:: Texte à lire ::
La Plateforme des Promoteurs et Acteurs pour le Développement des Médias (PADeM-Bénin) célèbre la 33e édition de la Journée mondiale de la liberté de la presse. Le lancement des activités dans ce cadre, a eu lieu le samedi 02 mai, au terrain synthétique d’Akassato. Occasion pour le Président Ilarion Kingnon d’appeler à un partenariat renforcé entre l’État et les médias, tout en invitant les journalistes à consolider leurs pratiques professionnelles dans un esprit de responsabilité .
L’édition 2026 est placée sous le thème : «Façonner un avenir de paix : promouvoir la liberté de la presse pour les droits humains, le développement et la sécurité ». Devant les membres de la plateforme, le Conseiller à la HAAC Basile TCHIBOZO et plusieurs invités, Ilarion Kingnon a ouvert son adresse en appelant à la franchise et à la sérénité dans le débat public.
Le président de la PADeM-Bénin a d’abord rappelé que la paix se cultive et qu’elle peine à s’épanouir quand l’information circule difficilement. Il a évoqué les défis actuels de la corporation. Ce dernier y voit des journalistes concernés par des procédures judiciaires, des médias confrontés à des difficultés financières, des interrogations autour du Code du numérique, un accès à l’information publique qui mérite d’être facilité et une autocensure qui progresse dans certaines rédactions.
S’appuyant sur le dernier rapport de Reporters sans frontières publié à Dakar le 30 avril 2026, Ilarion Kingnon a indiqué que le Bénin occupe la 113e place sur 180 pays, avec un recul de 21 places en un an. Pour lui, ce classement n’est pas une fatalité mais « un signal qui doit nous amener à redoubler d’efforts, collectivement ».

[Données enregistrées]
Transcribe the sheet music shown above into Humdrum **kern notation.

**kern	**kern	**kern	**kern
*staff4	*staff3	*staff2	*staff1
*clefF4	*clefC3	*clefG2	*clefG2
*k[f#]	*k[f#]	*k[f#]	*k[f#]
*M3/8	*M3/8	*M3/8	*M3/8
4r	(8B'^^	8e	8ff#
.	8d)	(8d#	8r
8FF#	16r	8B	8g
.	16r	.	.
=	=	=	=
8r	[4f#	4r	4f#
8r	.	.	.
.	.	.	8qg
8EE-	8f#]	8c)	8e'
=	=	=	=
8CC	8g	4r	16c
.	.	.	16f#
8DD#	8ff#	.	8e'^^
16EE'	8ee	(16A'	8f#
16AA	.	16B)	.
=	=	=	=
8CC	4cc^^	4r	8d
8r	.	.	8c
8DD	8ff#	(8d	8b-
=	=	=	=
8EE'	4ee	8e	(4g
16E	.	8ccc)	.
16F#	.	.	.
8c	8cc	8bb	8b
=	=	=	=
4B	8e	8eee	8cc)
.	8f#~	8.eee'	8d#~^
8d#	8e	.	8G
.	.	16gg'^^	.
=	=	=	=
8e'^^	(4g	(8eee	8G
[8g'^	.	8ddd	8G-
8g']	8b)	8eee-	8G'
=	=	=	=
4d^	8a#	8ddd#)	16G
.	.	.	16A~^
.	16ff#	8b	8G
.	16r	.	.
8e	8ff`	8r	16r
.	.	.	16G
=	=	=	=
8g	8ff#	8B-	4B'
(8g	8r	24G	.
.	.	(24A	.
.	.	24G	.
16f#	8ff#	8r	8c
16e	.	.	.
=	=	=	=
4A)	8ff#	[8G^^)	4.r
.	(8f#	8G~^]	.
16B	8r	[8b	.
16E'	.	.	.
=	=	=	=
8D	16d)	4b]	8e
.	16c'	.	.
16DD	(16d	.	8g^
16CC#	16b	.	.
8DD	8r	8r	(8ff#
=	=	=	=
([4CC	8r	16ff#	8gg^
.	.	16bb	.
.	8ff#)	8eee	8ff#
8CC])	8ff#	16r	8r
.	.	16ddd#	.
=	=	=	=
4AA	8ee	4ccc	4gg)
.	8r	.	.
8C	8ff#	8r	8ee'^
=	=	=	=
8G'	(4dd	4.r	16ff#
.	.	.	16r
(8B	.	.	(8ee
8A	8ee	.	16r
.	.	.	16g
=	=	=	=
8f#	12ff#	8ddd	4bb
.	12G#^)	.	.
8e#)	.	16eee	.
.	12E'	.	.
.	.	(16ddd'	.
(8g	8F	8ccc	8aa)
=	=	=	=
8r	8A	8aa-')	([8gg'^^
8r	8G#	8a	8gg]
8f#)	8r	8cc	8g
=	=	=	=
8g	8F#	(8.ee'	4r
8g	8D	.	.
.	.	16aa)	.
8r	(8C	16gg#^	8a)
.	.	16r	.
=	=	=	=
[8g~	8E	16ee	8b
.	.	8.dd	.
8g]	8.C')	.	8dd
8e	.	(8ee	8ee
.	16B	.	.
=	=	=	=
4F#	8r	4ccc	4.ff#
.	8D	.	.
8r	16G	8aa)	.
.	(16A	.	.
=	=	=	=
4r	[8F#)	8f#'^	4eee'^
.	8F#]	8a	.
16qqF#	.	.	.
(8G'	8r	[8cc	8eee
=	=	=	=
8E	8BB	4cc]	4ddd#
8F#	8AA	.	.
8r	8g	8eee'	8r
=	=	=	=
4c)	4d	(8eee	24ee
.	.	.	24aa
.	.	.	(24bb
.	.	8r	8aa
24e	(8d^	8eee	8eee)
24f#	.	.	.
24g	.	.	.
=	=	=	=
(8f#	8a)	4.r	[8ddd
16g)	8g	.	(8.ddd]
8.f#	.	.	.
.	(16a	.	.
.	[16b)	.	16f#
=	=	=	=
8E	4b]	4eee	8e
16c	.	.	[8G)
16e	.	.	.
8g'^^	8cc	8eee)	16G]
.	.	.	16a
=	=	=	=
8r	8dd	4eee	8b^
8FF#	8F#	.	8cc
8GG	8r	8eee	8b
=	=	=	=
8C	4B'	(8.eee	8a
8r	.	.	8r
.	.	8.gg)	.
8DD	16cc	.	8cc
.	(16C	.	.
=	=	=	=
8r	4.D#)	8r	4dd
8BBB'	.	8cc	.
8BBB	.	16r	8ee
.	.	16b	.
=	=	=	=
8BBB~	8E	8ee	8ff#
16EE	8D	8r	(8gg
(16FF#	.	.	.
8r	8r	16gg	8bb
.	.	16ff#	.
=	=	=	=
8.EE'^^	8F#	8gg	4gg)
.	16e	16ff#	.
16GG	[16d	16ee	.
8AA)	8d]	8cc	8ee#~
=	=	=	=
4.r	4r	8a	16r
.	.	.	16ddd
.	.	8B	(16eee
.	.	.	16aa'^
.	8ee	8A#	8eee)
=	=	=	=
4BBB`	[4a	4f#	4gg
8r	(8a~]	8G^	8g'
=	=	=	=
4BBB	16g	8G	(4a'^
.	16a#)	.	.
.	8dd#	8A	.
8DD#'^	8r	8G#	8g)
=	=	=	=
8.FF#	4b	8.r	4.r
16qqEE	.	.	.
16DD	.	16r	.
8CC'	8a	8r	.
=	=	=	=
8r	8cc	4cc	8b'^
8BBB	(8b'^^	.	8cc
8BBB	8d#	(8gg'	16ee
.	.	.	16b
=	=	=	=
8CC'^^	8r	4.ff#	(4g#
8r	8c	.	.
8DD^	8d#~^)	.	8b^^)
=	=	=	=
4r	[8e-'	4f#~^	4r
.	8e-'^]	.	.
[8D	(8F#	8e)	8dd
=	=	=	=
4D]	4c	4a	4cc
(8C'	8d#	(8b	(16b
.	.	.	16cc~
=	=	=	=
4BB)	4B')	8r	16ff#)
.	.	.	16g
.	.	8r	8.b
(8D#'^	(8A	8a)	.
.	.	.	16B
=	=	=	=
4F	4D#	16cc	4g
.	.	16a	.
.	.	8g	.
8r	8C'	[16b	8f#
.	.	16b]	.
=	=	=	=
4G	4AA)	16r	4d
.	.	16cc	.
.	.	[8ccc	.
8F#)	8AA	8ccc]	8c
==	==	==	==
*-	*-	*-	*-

:: Présentation de l'exercice ::
Recopiez, s'il vous plaît, le passage de l'article situé entre « L’édition 2026 est » et « le débat public. », ces deux extrémités comprises. Appuyez-vous uniquement sur l'article, sans autre source.

:: Exercice corrigé ::
L’édition 2026 est placée sous le thème : «Façonner un avenir de paix : promouvoir la liberté de la presse pour les droits humains, le développement et la sécurité ». Devant les membres de la plateforme, le Conseiller à la HAAC Basile TCHIBOZO et plusieurs invités, Ilarion Kingnon a ouvert son adresse en appelant à la franchise et à la sérénité dans le débat public.